I loved my time at Duke, and ever since I graduated, I’ve stayed in touch. Every time I visit or come in contact with students, I’m blown away by how smart, engaged, and energetic they are, and I want to do what I can to help them achieve great things.
The Duke Global Health Institute is a natural fit. Bill and I started our foundation because we wanted to fight inequity, and global health is one realm where inequities stand out. If smart young people start focusing on health inequities, I am confident the gaps between rich and poor around the world will get narrower very quickly.
How did your time at Duke develop and shape you as a person? Is there something you took away from your education here that has stood you in good stead through the years, either personally or professionally?
I was one of the few female computer science majors, back at a time when nobody was talking about women in STEM fields—but I never felt out of place at Duke. There was just no stigma attached to what I was doing, either inside or outside the department.
I learned to work with male colleagues with many different styles and found I really enjoyed managing teams. As a result, I was confident enough to go on to become one of the few female leaders at Microsoft in its early days.
During my time at Duke I learned how it felt to be supported as a young woman with big ideas, and I want every woman—everywhere—to be able to feel that. When they do, there’s no telling what impact they’ll have on the world.
Why is giving important at a place like Duke?
Duke accomplishes so much with the money it’s given. When you’re a student here, you are surrounded not just by great faculty and great programs, but also by great classmates who push you to do more than you thought you could.
I got a letter a couple months ago from a mother whose daughter was named a Duke University Scholar last year. The mother talked about the very difficult challenges her family faced, and she described the sacrifices she made so that her daughter could grow into the kind, caring, sensitive woman she knew she could be.
Now that the University Scholars Program was supporting and encouraging her daughter, this woman said that she could focus on getting out of her current situation and finding a career and, she hoped, happiness.

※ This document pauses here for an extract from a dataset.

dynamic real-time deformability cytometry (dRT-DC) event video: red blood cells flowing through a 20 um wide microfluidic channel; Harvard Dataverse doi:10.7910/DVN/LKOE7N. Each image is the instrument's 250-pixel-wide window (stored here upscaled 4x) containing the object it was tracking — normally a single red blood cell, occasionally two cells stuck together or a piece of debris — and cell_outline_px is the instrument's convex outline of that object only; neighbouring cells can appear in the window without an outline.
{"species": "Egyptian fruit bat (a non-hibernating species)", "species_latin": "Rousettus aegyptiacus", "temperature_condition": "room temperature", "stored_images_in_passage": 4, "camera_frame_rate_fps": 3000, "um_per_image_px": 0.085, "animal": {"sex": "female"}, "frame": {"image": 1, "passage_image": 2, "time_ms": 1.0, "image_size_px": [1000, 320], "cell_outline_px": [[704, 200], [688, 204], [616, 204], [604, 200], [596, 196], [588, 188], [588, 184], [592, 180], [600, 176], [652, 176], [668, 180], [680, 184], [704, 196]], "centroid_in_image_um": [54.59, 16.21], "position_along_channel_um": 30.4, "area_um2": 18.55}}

There’s nothing in the world better than getting a letter like that. I know that this girl will go on to accomplish great things, in part because of her talent, in part because of her mother’s dedication, and in part because of Duke.

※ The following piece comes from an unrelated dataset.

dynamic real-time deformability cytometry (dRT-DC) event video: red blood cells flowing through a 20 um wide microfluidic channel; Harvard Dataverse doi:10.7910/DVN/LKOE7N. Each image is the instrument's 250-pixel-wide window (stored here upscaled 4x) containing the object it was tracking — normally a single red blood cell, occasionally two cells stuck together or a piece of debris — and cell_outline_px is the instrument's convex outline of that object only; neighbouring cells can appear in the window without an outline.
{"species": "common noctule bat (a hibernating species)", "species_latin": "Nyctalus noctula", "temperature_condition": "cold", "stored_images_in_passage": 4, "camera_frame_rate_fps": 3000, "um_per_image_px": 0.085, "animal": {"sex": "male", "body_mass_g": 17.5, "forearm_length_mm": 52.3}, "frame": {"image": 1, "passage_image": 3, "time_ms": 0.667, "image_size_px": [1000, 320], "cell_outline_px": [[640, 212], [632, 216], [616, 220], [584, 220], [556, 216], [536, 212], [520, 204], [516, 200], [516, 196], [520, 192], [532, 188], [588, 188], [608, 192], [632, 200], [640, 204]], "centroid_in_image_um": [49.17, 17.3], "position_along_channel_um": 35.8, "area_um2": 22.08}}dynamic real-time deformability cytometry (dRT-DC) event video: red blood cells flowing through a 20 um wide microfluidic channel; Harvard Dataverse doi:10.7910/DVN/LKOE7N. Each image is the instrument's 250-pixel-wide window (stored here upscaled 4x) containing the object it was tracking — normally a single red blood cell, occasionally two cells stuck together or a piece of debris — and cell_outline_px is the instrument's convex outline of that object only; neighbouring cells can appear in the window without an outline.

Do you have any advice for current students?
When I was at Duke, my peers and I weren’t very aware of the rest of the world. I knew there was a famine in Ethiopia, for example, but I thought it was a far-away problem that didn’t really concern me.

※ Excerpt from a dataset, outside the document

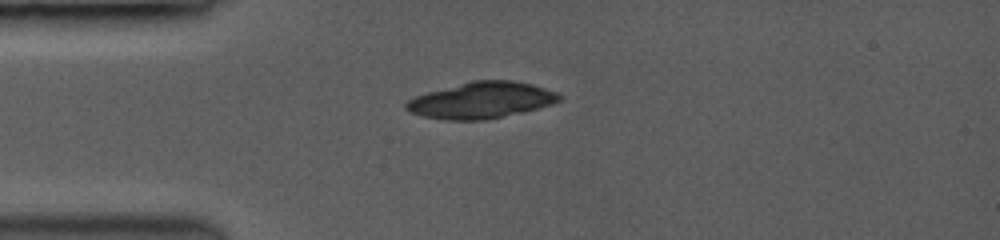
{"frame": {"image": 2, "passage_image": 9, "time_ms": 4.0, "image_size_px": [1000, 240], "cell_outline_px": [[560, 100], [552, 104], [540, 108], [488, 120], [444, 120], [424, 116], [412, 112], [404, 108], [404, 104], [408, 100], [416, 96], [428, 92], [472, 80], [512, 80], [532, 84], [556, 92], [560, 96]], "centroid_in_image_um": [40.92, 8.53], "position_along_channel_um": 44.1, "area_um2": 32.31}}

I wish I’d understood earlier how much there is to be gained from seeing the world in different ways. The time I’ve spent traveling and meeting people in countries around the world has been some of the most rewarding of my life.
So I’d encourage students to seek experiences outside what they’re used to and outside their comfort zones. That’s why I’ve been so involved with DukeEngage. The more you learn about different kinds of people and situations, the more you’ll feel compelled to do something, and the richer your own life will be.
Anything else you’d like to add?
Just that I can’t wait to see what Duke and the Global Health Institute do next!